Sapanora Hotel
Geçtiğimiz hafta sonu, İstanbul’dan yaklaşık bir buçuk saatlik huzurlu bir yolculuğun ardından sapanca gölü kıyısına gelmişliğe uygun bir kaçamak yapmak üzere Sapanora Otel’e karar verdim. İlk adımda beni karşılayan şey; yeşilin ve mavinin iç içe geçtiği bir doğa manzarası oldu — otel, göl manzaralı odalar sunuyor. Resepsiyondaki karşılama samimiydi, çantamı bırakıp odamın balkonuna yöneldiğimde gölün üzerinde hafif bir sis ve sabah ışığının huzur veren tonu hoş bir sürpriz oldu.
Oda oldukça yeni hissettiriyordu: modern mobilyalar, keyifli bir balkon, temiz bir banyo… Ama en çok balkondan göle bakmak, sabah kahvemi alıp huzurla vakit geçirmek hoştu. Otel “oda + kahvaltı” konseptinde hizmet sunuyor. Kahvaltı salonunda yöresel peynirlerden taze ekmeklere, mis gibi çay kokusuna kadar iyi bir başlangıç yaptım. Gün içinde otel lobisi ve bar alanında hafif bir dinlenme, akşam gölün kıyısında yürüyüşle birleştiğinde, kaçış hissi ve doğayla iç içe olma birleşimi güçlüydü.

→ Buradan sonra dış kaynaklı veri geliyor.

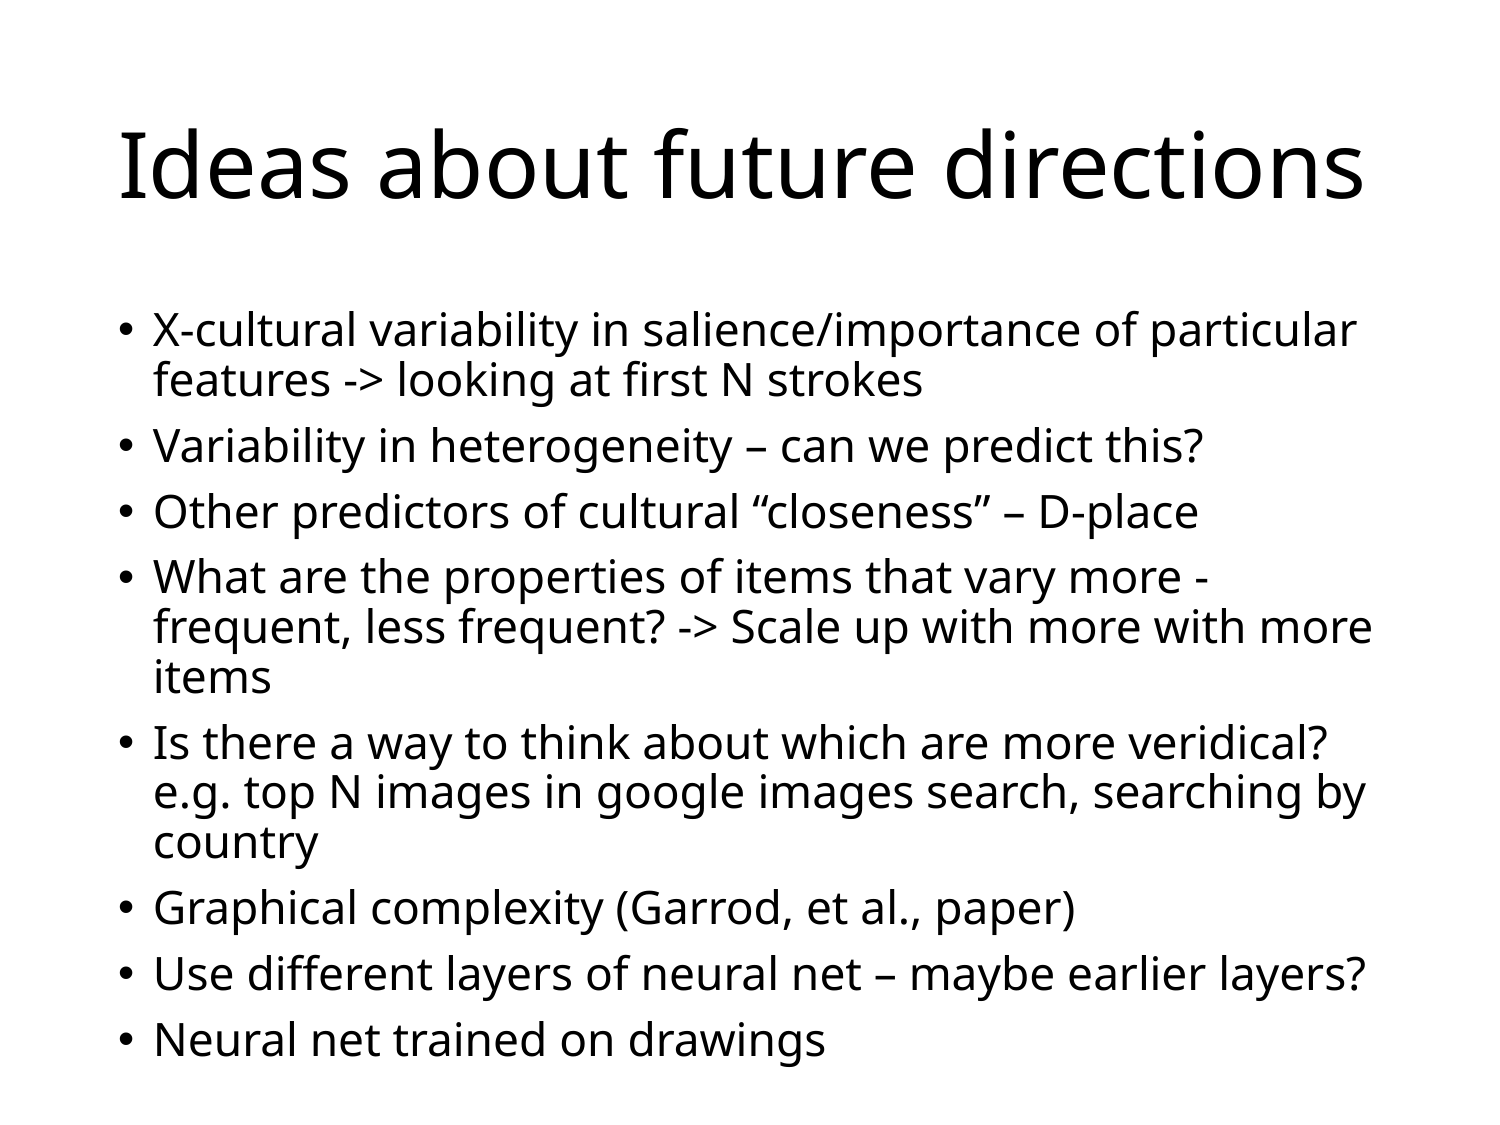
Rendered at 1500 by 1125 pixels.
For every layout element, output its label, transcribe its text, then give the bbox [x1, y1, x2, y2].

list X-cultural variability in salience/importance of particular features -> looking at first N strokes Variability in heterogeneity – can we predict this? Other predictors of cultural “closeness” – D-place What are the properties of items that vary more - frequent, less frequent? -> Scale up with more with more items Is there a way to think about which are more veridical? e.g. top N images in google images search, searching by country Graphical complexity (Garrod, et al., paper) Use different layers of neural net – maybe earlier layers? Neural net trained on drawings [103, 299, 1397, 1081]
title Ideas about future directions [103, 59, 1397, 278]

Konsept olarak, büyük zincir otellerin formel havasından ziyade “sessiz, samimi, huzur odağı” bir tatil anlayışıyla ilerlediğini düşündüm. Özellikle çiftler veya şehir stresinden kısa bir süreliğine uzaklaşmak isteyenler için uygun — sessizliğe değer verenler için balkonunda oturup doğayı izlemek yeterli olabilir. Küçük bir detay olarak, otelin doğa içinde konumlanmış olmasının bazı “doğayla iç içe” etkenleri getirdiğini de not düşmeliyim: özellikle akşam saatlerinde çevrede bulunan yeşillik içinde kuşların ve hafif doğa seslerinin varlığı hissediliyor. Doğa kaçamağının bir parçası gibi düşündüğümde artı puan olarak etki etti.
Sonuç olarak, Sapanora Otel beklentimi gayet olumlu seviyede karşıladı ve kısa süreli bir huzur tatili için gönül rahatlığıyla tercih edilebilir bir mekan olduğunu söyleyebilirim.